### ACTIVITY
In your copy, drop the images and return each record exactly as it stands.

=-=-=

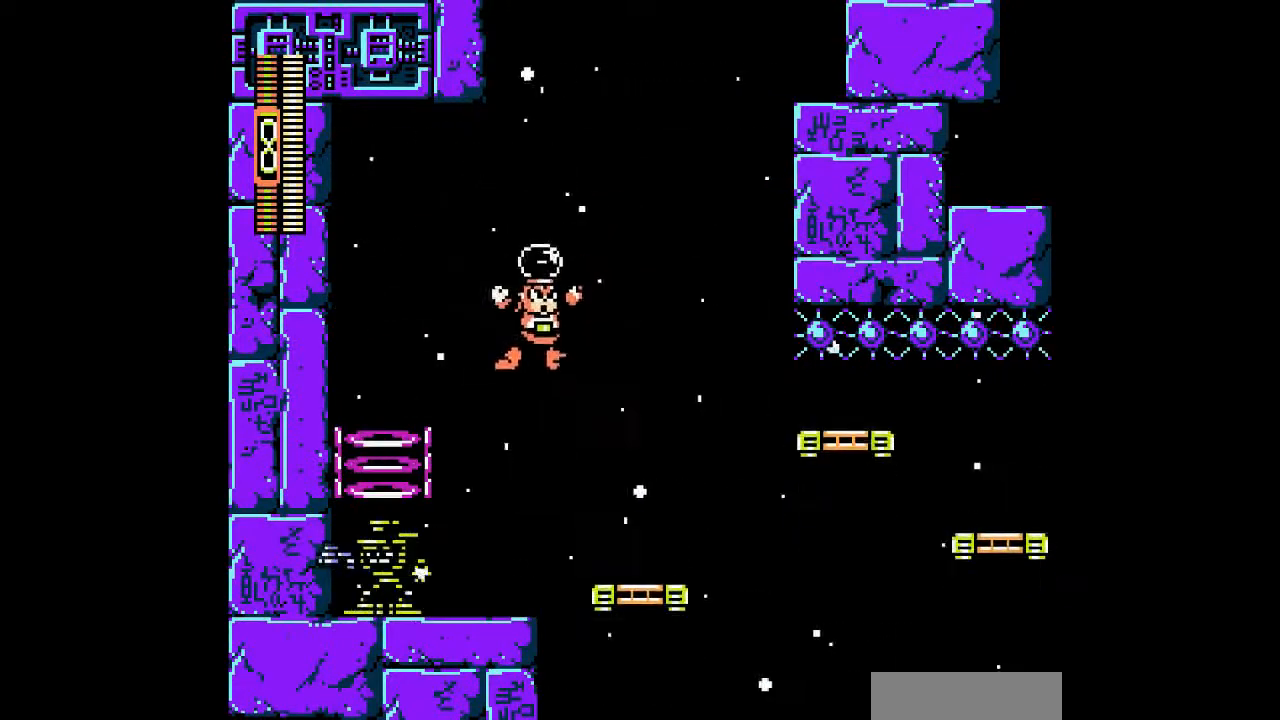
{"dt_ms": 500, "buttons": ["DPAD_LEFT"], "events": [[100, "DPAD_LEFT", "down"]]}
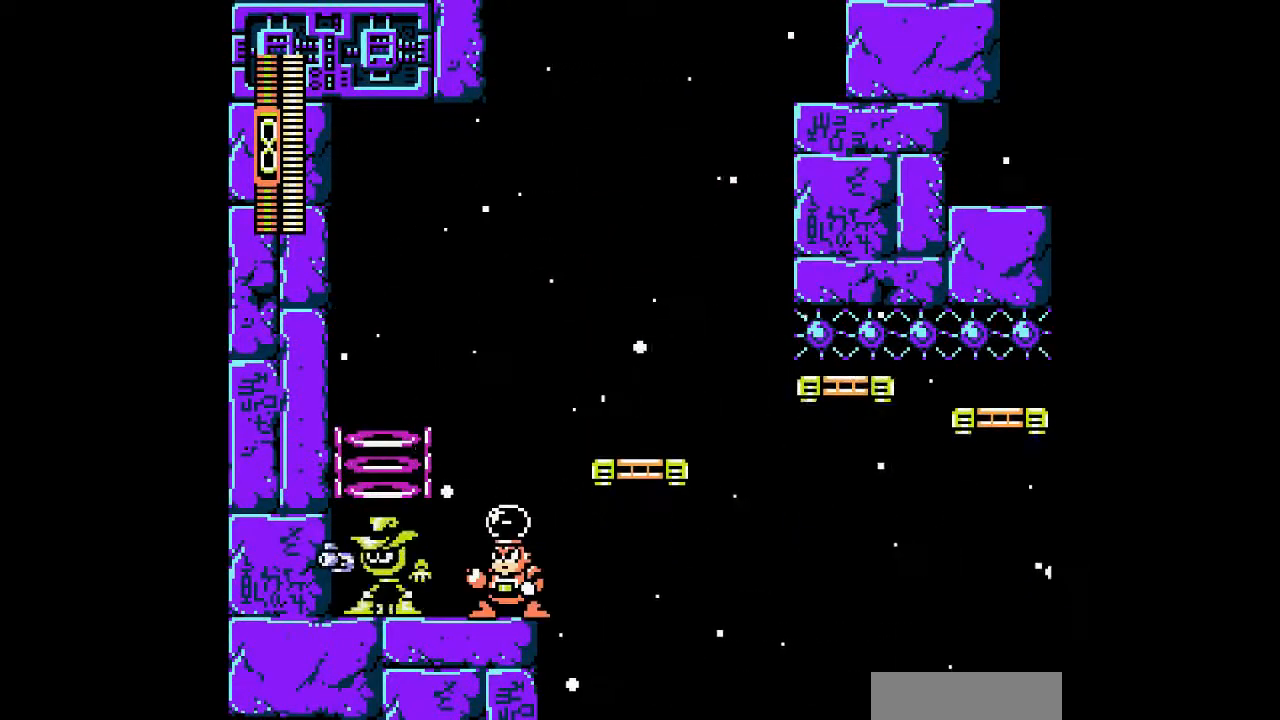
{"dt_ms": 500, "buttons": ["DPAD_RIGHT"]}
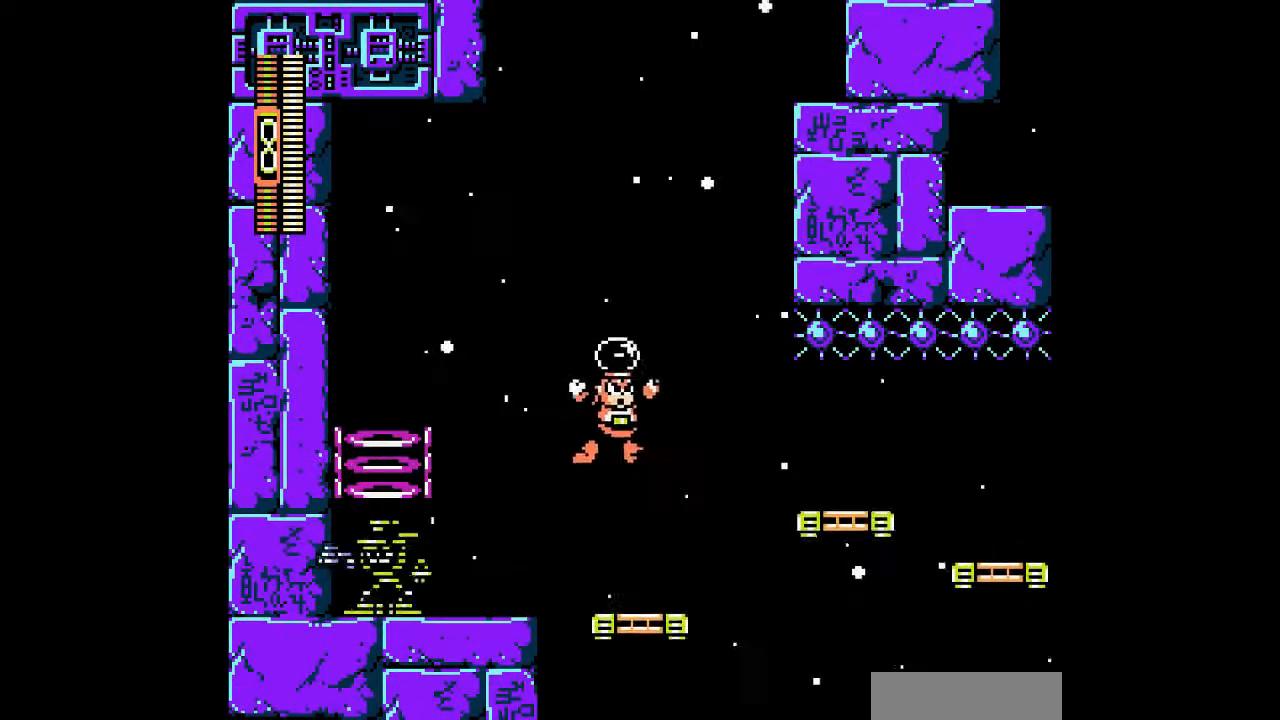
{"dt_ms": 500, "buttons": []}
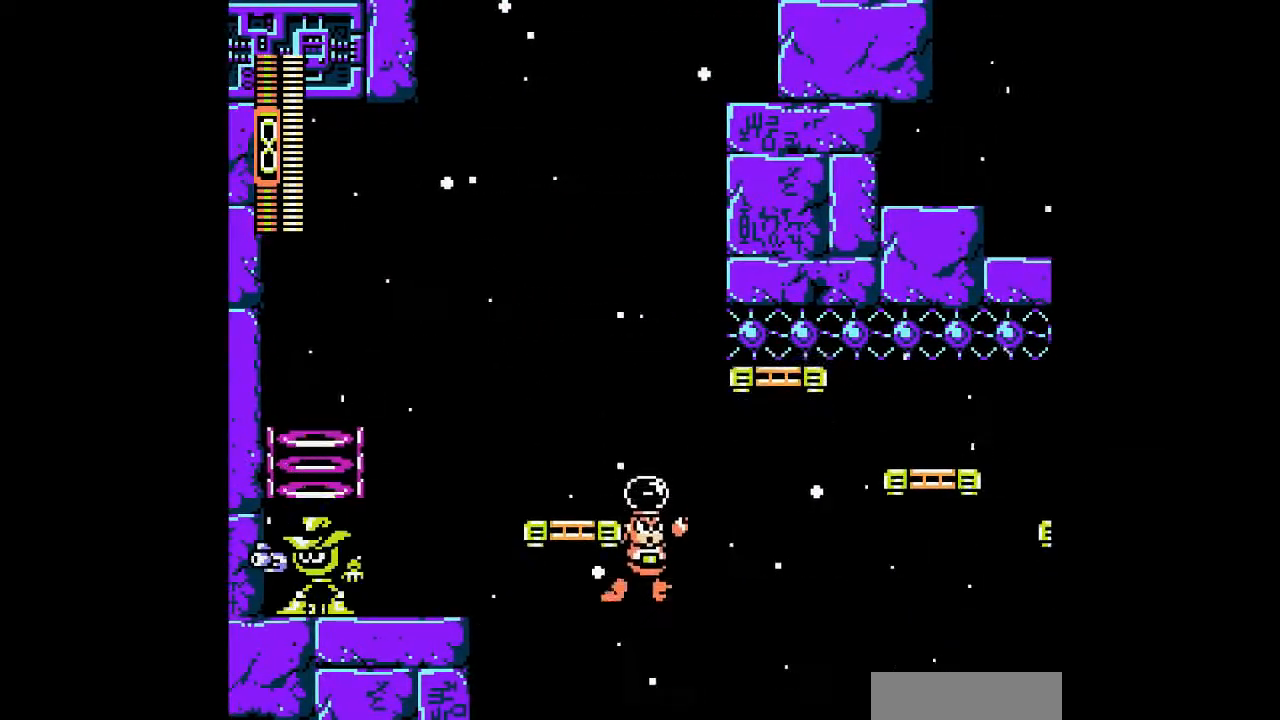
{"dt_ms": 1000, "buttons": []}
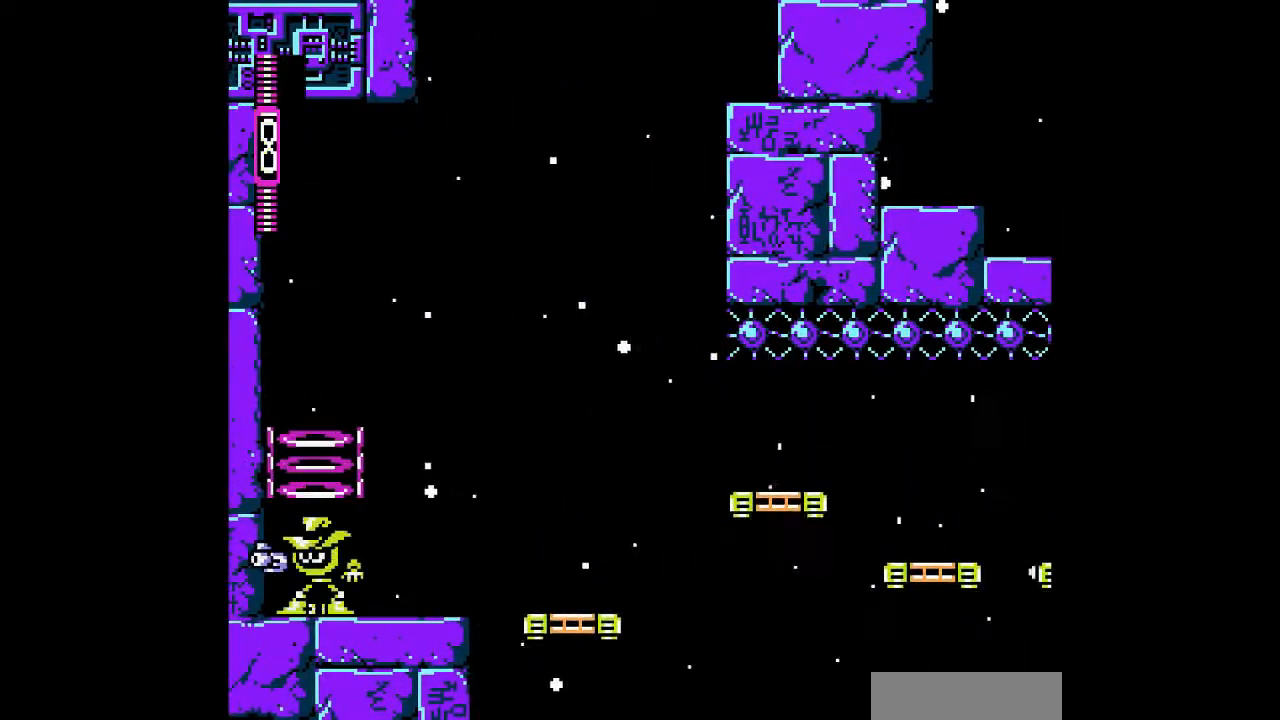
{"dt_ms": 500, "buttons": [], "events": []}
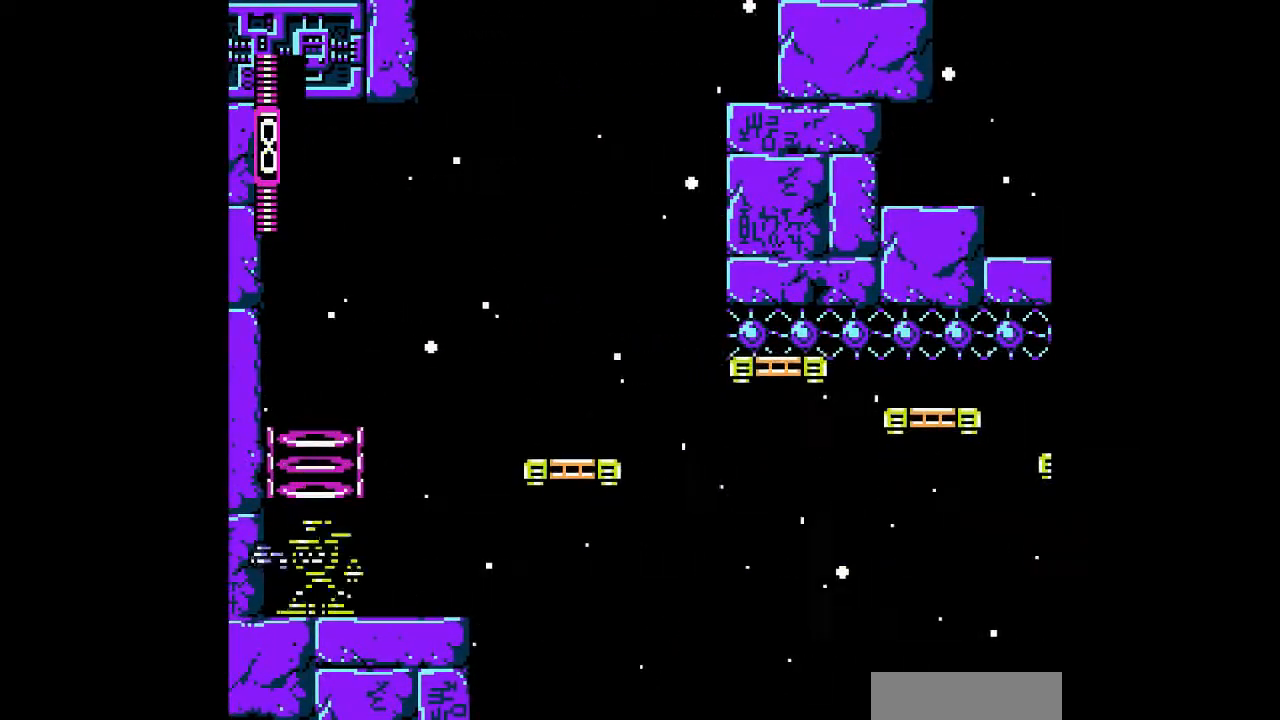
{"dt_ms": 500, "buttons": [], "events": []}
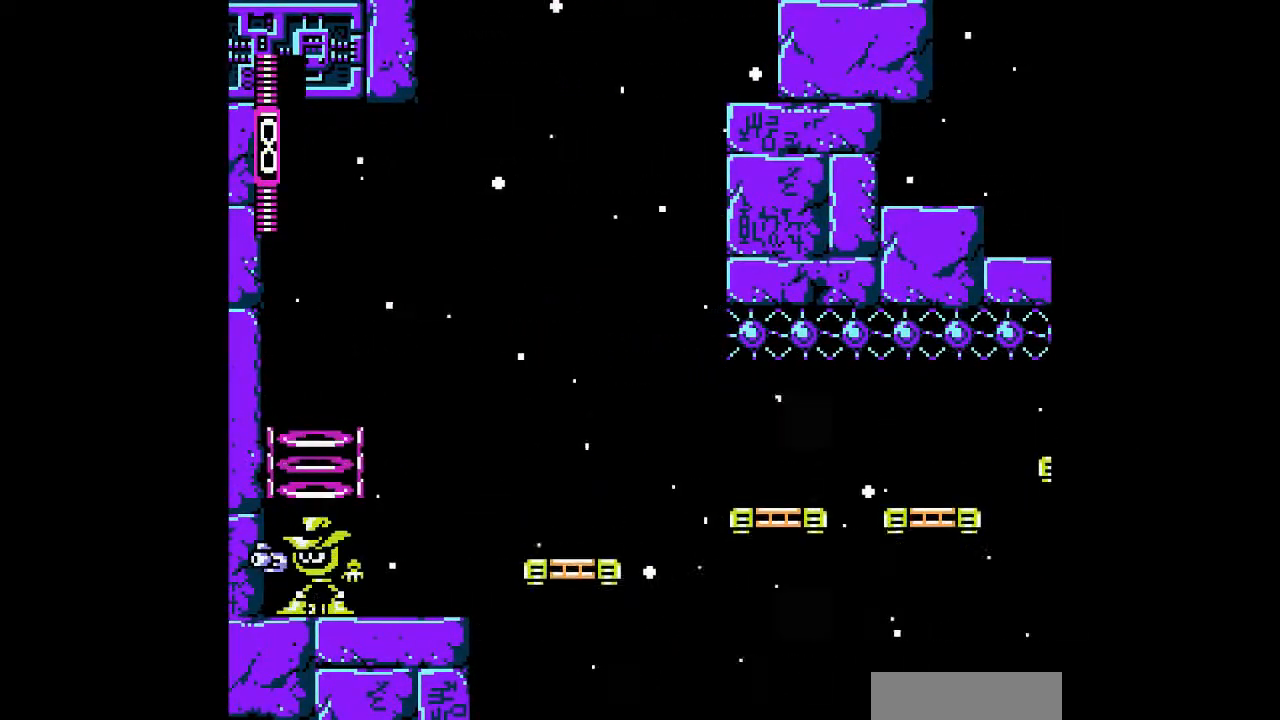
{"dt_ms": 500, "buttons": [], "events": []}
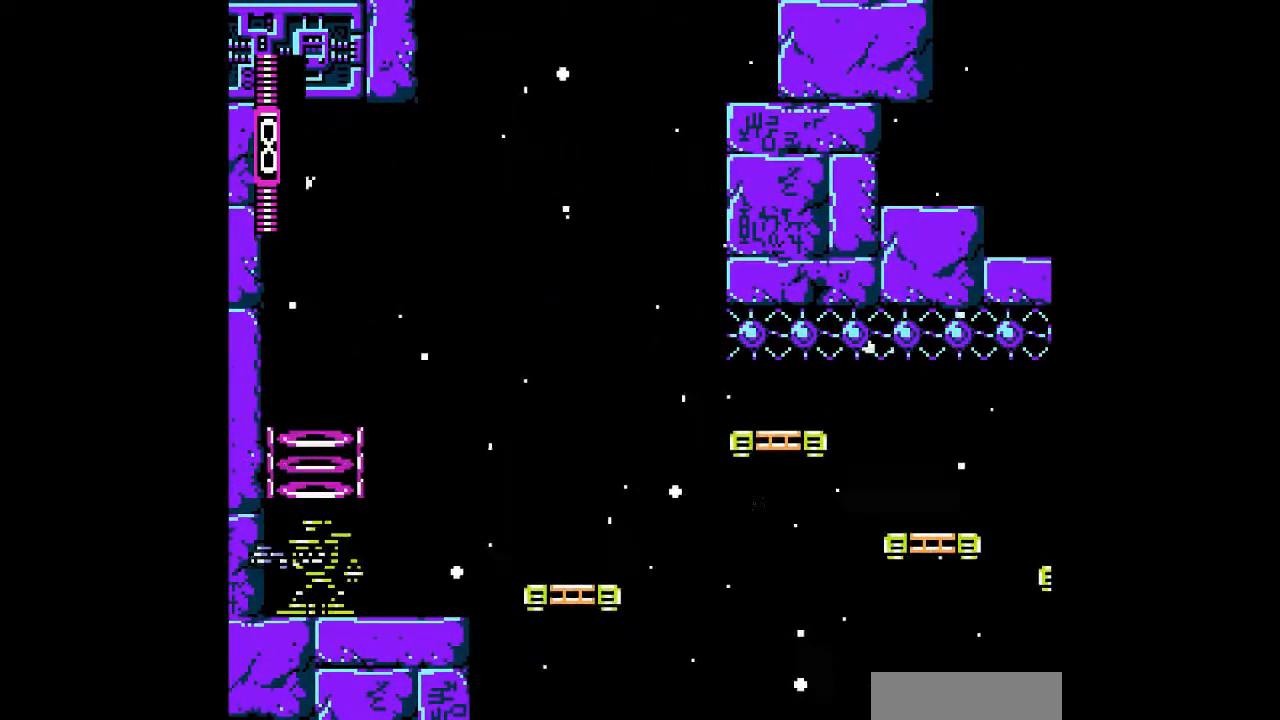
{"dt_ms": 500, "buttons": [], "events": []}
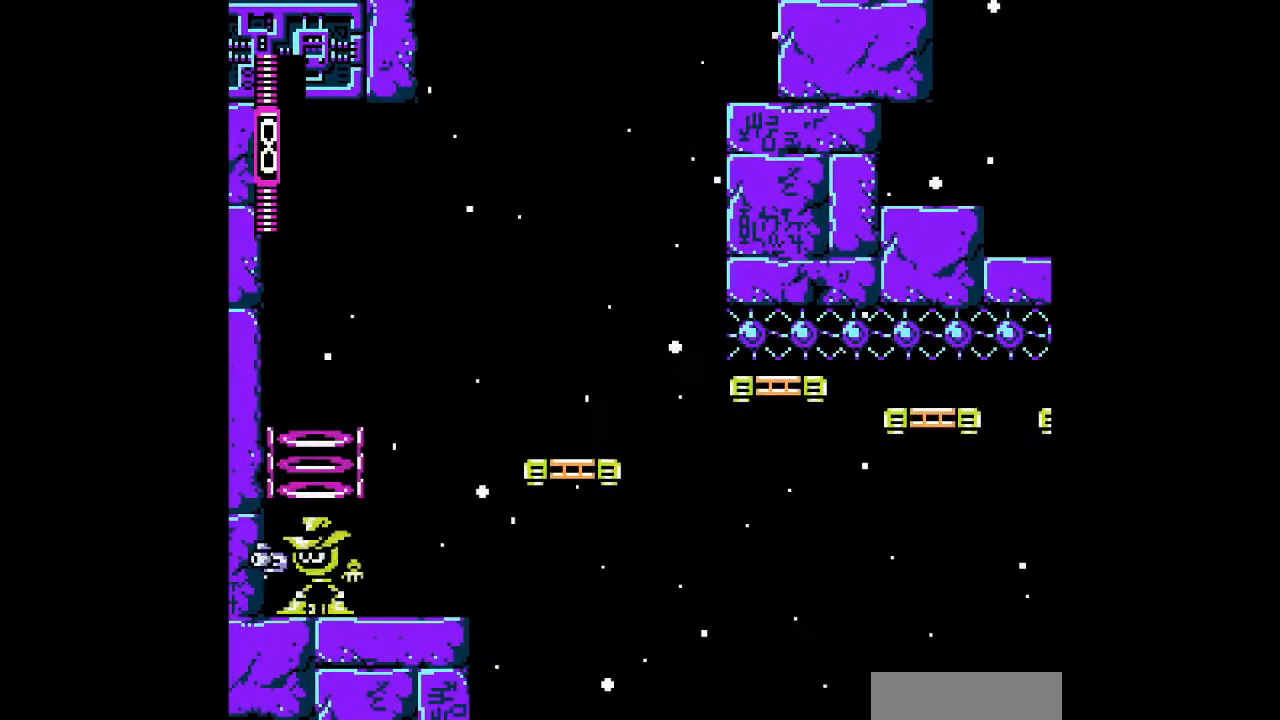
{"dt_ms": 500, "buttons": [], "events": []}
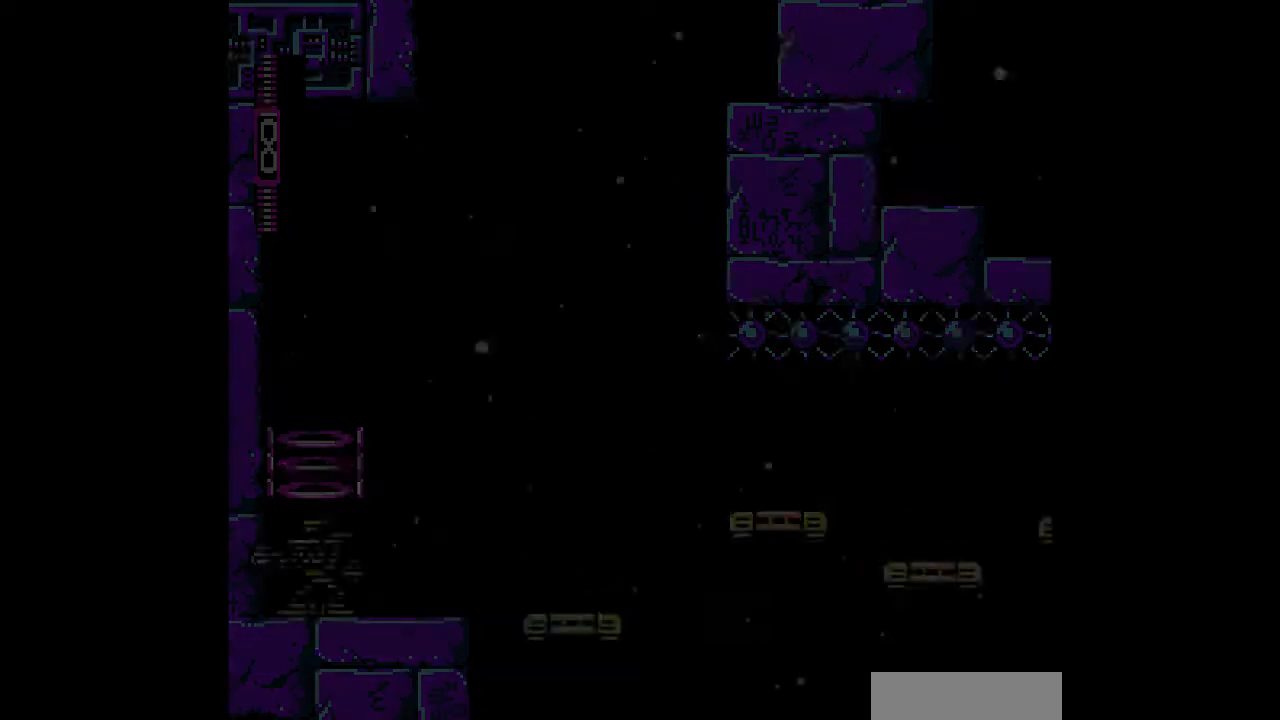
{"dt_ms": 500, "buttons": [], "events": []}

=-=-=

### WRITTEN REPLY
{"dt_ms": 500, "buttons": ["DPAD_LEFT"], "events": [[100, "DPAD_LEFT", "down"]]}
{"dt_ms": 500, "buttons": ["DPAD_RIGHT"]}
{"dt_ms": 500, "buttons": []}
{"dt_ms": 1000, "buttons": []}
{"dt_ms": 500, "buttons": [], "events": []}
{"dt_ms": 500, "buttons": [], "events": []}
{"dt_ms": 500, "buttons": [], "events": []}
{"dt_ms": 500, "buttons": [], "events": []}
{"dt_ms": 500, "buttons": [], "events": []}
{"dt_ms": 500, "buttons": [], "events": []}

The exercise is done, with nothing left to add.